The phycocyanin content increased throughout the growth cycle, reaching a maximum on day 65, and then began to decrease. Two-dimensional correlation was calculated for the changes of phycocyanin content during the growth cycle, and the synchronous and asynchronous two-dimensional correlation fluorescence spectra of microalgae phycocyanin were obtained. Figure 4.6(c) shows that there is only one autocorrelation peak on the main diagonal, and there is no cross peak outside the main diagonal. CQDs were used as probes to analyze the fluorescence changes of phycocyanin content at different growth stages, and the excitation wavelengths were all 370 nm, so no cross peak existed outside the main diagonal because there was no obvious interference in the system. In Figure 4.6(d), an asynchronous cross-peak appeared at 465 nm outside the main diagonal. The asynchronous cross-peak appeared here reflected that the excitation at 370 nm would get an emission peak at 465 nm, which was consistent with the results shown in the previous 1D fluorescence spectra, and the distribution of the algal cyanobacterial protein content at different stages measured by the system was clear and well correlated.

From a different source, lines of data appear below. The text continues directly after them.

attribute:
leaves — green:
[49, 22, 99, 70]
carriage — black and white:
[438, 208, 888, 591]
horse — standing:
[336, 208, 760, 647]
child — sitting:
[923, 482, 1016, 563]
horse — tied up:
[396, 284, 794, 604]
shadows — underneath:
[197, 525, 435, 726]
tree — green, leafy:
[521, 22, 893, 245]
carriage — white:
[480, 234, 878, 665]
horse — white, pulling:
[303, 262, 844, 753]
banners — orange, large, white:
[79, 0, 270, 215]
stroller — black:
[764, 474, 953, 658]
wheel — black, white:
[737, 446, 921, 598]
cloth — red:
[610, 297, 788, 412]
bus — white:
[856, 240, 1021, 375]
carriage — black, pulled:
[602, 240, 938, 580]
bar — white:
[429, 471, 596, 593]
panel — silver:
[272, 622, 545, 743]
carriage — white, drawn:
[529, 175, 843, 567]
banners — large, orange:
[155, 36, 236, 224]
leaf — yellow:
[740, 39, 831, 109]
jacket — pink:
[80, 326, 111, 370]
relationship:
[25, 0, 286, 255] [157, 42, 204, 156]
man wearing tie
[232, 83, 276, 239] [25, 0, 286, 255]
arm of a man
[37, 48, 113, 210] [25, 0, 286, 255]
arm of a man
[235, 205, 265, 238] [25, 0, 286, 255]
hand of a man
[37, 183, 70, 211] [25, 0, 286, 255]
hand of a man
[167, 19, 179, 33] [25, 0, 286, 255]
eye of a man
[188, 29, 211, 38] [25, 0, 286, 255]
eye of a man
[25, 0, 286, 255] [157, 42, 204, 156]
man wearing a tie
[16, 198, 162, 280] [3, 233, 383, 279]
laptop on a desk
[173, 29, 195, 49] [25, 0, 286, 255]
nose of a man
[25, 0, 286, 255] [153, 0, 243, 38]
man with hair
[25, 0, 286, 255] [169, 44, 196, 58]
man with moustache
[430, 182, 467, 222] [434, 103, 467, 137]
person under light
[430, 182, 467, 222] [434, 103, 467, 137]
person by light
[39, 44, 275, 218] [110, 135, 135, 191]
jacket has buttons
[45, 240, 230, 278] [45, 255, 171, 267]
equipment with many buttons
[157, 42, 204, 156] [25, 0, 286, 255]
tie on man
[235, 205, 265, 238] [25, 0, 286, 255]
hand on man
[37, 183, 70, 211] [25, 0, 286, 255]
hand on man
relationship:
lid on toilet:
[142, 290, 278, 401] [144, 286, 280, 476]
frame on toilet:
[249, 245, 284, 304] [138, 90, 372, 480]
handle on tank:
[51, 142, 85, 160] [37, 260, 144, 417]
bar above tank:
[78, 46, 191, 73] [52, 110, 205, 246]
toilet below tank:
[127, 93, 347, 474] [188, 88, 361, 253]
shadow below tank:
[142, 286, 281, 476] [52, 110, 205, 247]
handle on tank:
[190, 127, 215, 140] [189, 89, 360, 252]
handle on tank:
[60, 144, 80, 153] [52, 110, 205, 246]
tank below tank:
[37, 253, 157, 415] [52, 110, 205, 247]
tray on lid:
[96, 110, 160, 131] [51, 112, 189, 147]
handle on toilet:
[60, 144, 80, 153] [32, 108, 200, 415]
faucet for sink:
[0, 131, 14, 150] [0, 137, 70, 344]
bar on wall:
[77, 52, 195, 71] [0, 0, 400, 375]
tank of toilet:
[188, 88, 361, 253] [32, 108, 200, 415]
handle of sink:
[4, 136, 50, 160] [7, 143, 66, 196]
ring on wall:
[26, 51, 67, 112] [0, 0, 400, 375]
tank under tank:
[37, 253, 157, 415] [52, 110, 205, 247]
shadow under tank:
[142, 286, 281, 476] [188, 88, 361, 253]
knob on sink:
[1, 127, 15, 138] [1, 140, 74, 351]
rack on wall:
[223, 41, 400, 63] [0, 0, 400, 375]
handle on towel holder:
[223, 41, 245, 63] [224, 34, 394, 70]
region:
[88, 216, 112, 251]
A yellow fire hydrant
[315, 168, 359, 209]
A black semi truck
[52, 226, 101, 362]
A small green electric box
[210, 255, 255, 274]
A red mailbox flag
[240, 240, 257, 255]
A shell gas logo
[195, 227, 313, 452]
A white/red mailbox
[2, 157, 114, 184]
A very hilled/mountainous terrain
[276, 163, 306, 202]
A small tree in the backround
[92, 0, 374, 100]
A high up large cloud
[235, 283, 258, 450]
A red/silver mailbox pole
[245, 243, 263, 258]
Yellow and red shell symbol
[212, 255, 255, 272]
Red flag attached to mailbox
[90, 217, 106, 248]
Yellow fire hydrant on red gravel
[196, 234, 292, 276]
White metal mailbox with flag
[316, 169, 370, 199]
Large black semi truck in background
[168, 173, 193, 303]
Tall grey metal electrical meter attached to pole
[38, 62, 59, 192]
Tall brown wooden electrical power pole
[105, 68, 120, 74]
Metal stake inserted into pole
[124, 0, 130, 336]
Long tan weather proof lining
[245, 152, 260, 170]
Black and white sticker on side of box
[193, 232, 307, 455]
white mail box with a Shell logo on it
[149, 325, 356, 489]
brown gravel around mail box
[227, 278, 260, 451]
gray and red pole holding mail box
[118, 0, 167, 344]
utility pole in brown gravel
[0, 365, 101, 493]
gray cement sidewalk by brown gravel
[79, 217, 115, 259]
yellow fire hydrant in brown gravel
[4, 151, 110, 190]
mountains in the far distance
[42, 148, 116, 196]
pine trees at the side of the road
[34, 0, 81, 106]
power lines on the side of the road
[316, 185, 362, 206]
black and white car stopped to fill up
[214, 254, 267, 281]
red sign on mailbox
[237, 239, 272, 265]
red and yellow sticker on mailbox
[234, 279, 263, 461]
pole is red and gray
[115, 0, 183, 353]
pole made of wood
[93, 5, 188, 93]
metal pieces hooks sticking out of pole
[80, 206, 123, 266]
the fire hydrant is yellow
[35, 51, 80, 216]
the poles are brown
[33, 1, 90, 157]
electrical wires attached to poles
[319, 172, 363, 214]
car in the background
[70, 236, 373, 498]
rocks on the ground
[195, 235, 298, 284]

Figure 5 Variation of phycocyanin content in algal cells (a) (b); 2D synchronous correlated fluorescence spectra (c); 2D asynchronous correlated fluorescence spectra (d)
3.3 SOD content changes
As shown in Figure, SOD enzyme content showed an upward trend and reached a maximum at 65 days. 2-D synchronous correlation fluorescence spectra plots, it can be seen that there is only one autocorrelation peak on the main diagonal, no cross peaks exist on the outside of the main diagonal, the situation of the fluorescence change of SOD enzyme content is probed by using CQDS as the probe, the excitation wavelength is all 370 nm, the synchronous fluorescence change plot of SOD enzyme all the peaks are synchronous changes; Since there was no significant interference within the system, no cross peaks outside the main diagonal existed. The asynchronous cross peak appears at 465 nm outside the main diagonal, and the asynchronous cross peak presented here reflects that excitation at 370 nm gives an emission peak at 465 nm, which is consistent with the results shown in the previous one-dimensional fluorescence spectrogram, and this system measures the SOD content change at different growth stages, and the SOD enzyme content distribution at different stages is clear and well correlated.